Ideally each module could be tested on the development system, with as much unit testing as possible. The tests could also be run on the target system, followed by system level tests of the combined system.
One thing that would be a huge gain that I haven't seen done is that a group of modules could be started, each depending on each other, but with some modules mocked out, and then the group could be tested together. This could lead a huge amount of flexibility in testing where whole sections of the system could be started and stopped for a single test of their interfaces.
I find that it is commonly true that interfaces betweeen components are a source of bugs, so this kind of isolated interface testing could be a huge gain for a Rustic Flight Software.
I've done some experiements implementing this kind of archtitecture in C, and I found that while it is possible, it is certainly not what I'm used to doing in flight software. There is a certain amount of indirection- in my implementation abstracted function calls take a pointer to a struct containing function pointers (basically a Trait object).
This does work, but I haven't been able to think of a path in which this effort goes anywhere- I would have to re-invent an entire flight software system for this to work. While it would be cool to do this, and maybe run it on some hobby electronics system, if I'm going to put this concept into practice I would rather do it in Rust and see if a Rustic Flight Software system is doable.
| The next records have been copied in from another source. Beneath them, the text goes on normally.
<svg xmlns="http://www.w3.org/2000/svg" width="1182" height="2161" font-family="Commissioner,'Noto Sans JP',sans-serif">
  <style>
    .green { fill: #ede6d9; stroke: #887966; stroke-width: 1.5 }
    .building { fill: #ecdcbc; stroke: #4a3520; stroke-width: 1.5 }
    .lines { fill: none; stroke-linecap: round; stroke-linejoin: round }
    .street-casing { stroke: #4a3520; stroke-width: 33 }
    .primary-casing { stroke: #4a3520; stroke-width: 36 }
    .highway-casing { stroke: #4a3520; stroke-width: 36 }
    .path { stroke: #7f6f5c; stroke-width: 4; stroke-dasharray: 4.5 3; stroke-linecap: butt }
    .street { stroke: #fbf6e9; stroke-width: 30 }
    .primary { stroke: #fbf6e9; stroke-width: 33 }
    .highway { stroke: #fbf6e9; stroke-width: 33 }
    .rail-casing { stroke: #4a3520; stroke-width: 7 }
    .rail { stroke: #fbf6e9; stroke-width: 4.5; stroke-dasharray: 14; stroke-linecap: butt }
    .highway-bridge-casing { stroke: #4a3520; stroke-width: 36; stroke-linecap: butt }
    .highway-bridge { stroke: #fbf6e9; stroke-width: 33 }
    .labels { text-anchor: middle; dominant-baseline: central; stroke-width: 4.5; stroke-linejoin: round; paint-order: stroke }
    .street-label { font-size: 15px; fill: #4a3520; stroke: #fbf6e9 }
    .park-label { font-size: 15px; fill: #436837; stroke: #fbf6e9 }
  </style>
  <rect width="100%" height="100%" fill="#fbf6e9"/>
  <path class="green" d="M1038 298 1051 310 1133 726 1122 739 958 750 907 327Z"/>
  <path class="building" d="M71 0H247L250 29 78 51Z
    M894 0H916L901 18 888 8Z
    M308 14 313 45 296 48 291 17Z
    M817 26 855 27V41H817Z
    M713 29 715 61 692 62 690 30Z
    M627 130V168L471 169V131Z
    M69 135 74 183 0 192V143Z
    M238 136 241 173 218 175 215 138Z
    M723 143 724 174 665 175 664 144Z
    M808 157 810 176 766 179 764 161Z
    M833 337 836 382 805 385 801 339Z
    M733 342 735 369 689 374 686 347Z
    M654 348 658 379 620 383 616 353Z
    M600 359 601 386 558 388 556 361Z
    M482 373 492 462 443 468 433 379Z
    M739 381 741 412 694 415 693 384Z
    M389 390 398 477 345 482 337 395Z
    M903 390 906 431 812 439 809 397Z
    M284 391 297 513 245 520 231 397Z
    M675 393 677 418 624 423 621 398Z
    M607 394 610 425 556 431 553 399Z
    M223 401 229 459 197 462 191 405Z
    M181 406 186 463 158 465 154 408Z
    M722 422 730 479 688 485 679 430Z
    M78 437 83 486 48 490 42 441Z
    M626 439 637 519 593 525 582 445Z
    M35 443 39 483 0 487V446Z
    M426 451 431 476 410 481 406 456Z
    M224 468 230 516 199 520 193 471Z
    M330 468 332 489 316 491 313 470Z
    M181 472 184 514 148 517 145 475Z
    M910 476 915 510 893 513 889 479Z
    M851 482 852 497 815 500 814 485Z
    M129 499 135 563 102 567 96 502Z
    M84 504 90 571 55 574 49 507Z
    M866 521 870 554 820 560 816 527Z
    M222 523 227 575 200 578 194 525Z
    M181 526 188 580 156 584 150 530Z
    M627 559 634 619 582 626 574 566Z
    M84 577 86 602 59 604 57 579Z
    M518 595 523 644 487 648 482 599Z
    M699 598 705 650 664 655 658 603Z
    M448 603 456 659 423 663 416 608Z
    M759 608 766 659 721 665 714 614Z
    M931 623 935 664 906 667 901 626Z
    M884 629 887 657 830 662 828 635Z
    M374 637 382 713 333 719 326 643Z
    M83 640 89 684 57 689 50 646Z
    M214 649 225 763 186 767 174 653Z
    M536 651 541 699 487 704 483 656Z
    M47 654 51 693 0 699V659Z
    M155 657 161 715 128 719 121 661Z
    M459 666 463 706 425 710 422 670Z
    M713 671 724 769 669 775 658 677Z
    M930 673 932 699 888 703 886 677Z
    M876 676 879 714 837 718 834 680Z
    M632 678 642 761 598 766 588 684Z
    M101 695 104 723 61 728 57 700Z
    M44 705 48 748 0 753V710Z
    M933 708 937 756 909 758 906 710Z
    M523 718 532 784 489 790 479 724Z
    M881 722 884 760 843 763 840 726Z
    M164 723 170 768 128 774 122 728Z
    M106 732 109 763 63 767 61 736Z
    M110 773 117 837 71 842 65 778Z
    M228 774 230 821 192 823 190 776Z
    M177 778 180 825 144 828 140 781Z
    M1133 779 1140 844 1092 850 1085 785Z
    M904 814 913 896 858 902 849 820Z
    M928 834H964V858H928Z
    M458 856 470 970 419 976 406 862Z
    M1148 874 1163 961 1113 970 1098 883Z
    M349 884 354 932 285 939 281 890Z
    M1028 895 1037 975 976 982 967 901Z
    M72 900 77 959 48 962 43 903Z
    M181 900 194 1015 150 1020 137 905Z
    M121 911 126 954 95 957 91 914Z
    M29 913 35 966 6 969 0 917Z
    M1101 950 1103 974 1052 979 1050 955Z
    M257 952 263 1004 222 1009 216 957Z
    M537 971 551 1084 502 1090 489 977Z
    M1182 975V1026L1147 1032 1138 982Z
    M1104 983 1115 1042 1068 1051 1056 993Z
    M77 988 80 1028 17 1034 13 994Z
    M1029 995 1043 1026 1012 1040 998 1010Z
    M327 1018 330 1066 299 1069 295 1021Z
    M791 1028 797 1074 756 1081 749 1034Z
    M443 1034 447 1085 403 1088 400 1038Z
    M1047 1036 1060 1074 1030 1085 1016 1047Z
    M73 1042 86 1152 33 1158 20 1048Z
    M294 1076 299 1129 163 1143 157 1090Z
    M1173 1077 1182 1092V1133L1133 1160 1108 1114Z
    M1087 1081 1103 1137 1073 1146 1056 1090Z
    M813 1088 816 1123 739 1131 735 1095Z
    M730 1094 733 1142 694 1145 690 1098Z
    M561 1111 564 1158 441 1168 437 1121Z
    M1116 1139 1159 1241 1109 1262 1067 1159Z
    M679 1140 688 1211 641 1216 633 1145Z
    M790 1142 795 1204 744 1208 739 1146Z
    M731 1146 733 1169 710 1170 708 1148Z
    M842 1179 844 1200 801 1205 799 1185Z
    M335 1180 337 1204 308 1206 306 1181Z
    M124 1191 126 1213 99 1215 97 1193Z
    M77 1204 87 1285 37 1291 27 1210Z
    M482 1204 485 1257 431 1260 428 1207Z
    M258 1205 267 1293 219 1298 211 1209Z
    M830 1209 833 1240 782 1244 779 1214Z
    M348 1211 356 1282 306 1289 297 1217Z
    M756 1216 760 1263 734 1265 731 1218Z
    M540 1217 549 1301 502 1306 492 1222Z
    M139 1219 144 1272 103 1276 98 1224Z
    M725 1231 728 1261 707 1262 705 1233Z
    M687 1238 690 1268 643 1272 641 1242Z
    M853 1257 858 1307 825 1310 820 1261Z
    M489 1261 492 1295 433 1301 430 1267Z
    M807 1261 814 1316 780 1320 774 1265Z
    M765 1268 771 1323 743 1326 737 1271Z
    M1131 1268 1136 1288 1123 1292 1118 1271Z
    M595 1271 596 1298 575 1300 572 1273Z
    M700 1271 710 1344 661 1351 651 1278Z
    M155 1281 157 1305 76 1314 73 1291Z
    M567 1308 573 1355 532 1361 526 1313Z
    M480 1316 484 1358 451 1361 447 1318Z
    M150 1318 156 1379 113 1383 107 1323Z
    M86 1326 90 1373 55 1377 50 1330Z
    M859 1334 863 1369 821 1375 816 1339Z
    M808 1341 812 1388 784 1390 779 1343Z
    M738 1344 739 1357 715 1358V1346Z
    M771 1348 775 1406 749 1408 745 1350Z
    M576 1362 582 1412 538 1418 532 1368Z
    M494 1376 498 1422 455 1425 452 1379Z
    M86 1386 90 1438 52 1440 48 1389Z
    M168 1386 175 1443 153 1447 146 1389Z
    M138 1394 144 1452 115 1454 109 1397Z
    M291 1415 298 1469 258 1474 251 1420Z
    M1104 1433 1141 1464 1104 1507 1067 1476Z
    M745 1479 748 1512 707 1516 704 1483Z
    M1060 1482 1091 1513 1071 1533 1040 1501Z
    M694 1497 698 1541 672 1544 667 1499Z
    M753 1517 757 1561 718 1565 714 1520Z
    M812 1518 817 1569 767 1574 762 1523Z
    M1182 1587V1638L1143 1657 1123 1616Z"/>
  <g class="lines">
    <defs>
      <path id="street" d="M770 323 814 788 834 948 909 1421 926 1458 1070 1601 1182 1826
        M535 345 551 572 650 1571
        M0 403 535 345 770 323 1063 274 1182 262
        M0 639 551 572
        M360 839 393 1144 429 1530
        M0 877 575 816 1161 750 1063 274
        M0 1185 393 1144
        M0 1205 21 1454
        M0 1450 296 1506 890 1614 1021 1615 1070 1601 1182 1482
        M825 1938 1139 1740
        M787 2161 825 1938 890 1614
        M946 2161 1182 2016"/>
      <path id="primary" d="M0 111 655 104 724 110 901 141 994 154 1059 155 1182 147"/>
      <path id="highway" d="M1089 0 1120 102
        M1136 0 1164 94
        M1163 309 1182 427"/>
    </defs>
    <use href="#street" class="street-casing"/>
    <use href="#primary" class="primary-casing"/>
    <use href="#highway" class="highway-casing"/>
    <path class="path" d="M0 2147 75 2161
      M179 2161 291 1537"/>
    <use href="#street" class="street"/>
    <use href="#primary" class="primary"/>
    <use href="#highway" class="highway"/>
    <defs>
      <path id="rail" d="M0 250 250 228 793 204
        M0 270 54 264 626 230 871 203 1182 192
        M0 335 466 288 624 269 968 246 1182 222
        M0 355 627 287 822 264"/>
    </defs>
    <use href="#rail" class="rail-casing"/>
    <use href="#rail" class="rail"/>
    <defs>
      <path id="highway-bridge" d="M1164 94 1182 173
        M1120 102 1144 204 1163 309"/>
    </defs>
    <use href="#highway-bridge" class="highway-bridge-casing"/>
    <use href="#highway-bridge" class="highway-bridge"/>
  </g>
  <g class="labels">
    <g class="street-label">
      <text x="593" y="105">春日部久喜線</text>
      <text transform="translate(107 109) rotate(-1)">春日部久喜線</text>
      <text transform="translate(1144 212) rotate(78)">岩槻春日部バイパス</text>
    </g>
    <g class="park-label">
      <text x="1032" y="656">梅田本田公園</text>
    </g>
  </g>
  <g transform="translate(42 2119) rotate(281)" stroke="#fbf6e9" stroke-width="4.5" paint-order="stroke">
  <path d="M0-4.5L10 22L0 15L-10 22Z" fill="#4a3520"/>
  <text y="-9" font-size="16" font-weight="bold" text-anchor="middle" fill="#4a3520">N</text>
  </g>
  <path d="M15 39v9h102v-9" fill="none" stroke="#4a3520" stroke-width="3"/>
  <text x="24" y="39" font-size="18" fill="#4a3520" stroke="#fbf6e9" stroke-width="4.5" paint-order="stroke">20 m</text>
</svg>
I currently have no plans to start serious work on this concept- I hope to play around with it and see where it goes, perhaps building tiny systems to see where it works and where it doesn't. However, I have so many other projects with more immediate gains to be had, while this one is more an idle concept for now. That is one of the reasons I wanted to write this post and get the idea down while it incubates in my subconcious.
A minimum prototype of this concept might have the following pieces:
- A crate implementating the interface registry concept.
- A group of crates with interface traits and types, as well as the testing implementation of the interface.
- A group of crates with implementations of those interfaces. This would be limited to some basic interface for the prototype.
- A crate that combines these pieces into a single project, depending on interface and implementation crates, and loading (dynamically or statically) a system made out of these parts.
The components I would probably start with would be a software message/event message component (because it should be simple), a software bus (because it is a fairly central service), and perhaps a time interface (because it is different from the other two).
The final system would ideally run in Window and Linux, and do some kind of communication between components. If it was integrated with COSMOS and could be commanded and provided telemetry it would go a long way to feeling like a legitimate system.
The goals for the prototype would be to see the loose coupling of the module system in work, see how Rust's type system helps or impedes modularity in this design, and get some evidence to suggest how Rust fits into this kind of software. I would be interested in things like command/telemetry generation, inspection of types, re-use between ground and flight software, testing, safety in memory use and concurrency, and what difference show up when flight software concepts are implemented in Rust.
Hopefully this post presents a useful flight software system design and the start of how a Rust flight software system might have advantages over what is currently available.
I would very much like to make progress on this, and I will try to keep this blog updated with new posts if I do.